Hollande: US must respect 'irreversible' climate deal
French President Francois Hollande on Tuesday urged the United States to respect the "irreversible" Paris Agreement on climate change, and said France will lead a dialogue on the topic with President-elect Donald Trump "on behalf of the 100 countries that have ratified" the deal.
Speaking to a U.N. climate conference in Morocco, Hollande praised U.S. President Barack Obama for his role in getting the landmark pact adopted in the French capital last year.
"The United States, the most powerful economy in the world, the second-largest emitter of greenhouse gases, must respect the commitments that were made," he said. "It's not simply their duty, it's in their interest."
Scientists say oil and other fossil fuels are the biggest contributors to man-made warming. Trump, however, has called global warming a "hoax" and pledged during his campaign to "cancel" the Paris deal.
"The agreement was historic," Hollande said. "But what we must say here is that this agreement is irreversible."
Earlier, U.N. Secretary-General Ban Ki-moon said he hopes Trump will shift his course on global warming and "understand the seriousness and urgency" of addressing the problem.
"As president of the United States, I'm sure that he will understand this, he will listen and he will evaluate his campaign remarks," Ban told reporters in Marrakech.
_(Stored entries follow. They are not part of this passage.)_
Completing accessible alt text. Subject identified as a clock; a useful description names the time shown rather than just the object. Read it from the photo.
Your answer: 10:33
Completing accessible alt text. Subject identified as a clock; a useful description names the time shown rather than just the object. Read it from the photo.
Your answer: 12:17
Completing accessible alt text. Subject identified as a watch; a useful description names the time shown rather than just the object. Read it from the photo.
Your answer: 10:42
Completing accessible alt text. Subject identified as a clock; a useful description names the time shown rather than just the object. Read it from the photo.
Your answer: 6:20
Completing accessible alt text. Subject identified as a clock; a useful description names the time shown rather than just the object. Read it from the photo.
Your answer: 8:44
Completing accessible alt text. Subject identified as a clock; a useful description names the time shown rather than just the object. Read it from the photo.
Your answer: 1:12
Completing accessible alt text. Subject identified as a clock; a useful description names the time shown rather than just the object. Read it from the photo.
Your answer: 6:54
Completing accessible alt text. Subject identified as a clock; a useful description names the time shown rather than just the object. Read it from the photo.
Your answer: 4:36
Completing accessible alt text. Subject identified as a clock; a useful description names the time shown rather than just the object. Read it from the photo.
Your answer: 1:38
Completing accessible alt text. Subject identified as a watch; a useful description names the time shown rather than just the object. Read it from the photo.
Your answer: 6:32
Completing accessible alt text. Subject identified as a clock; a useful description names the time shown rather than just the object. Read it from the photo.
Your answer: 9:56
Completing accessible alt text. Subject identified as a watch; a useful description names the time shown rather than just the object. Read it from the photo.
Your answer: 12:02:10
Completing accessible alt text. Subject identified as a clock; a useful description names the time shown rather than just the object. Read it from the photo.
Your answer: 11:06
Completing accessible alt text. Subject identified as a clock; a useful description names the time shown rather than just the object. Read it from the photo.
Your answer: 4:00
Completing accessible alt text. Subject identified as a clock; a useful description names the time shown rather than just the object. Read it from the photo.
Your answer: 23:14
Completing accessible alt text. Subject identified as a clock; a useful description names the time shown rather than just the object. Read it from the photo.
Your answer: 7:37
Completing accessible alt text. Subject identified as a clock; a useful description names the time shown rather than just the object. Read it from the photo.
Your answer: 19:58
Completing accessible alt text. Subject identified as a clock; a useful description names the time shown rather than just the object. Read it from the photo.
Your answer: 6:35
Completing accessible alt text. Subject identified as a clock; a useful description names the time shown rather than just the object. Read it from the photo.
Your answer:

The Paris Agreement was signed by more than 190 countries and has been formally approved by more than 100 of them, including the United States and even oil-rich Saudi Arabia.
Ban called international climate action "unstoppable" and said that no country, "however resourceful or powerful," is immune from the impacts of global warming.
"We have no right to gamble with the fate of future generations—or imperil the survival of other species that share our planet," Ban told the conference.
Trump's election has created uncertainty about the U.S. role in the Paris deal, which calls on all countries to reduce or curb their greenhouse gas emissions and encourages rich countries to help poor ones deal with climate change.
King Mohammed VI of Morocco urged delegates at the conference to translate their commitments into actions.
"What's at stake is the very existence of man," the king said. "It is therefore our joint duty to work hand in hand to protect humanity."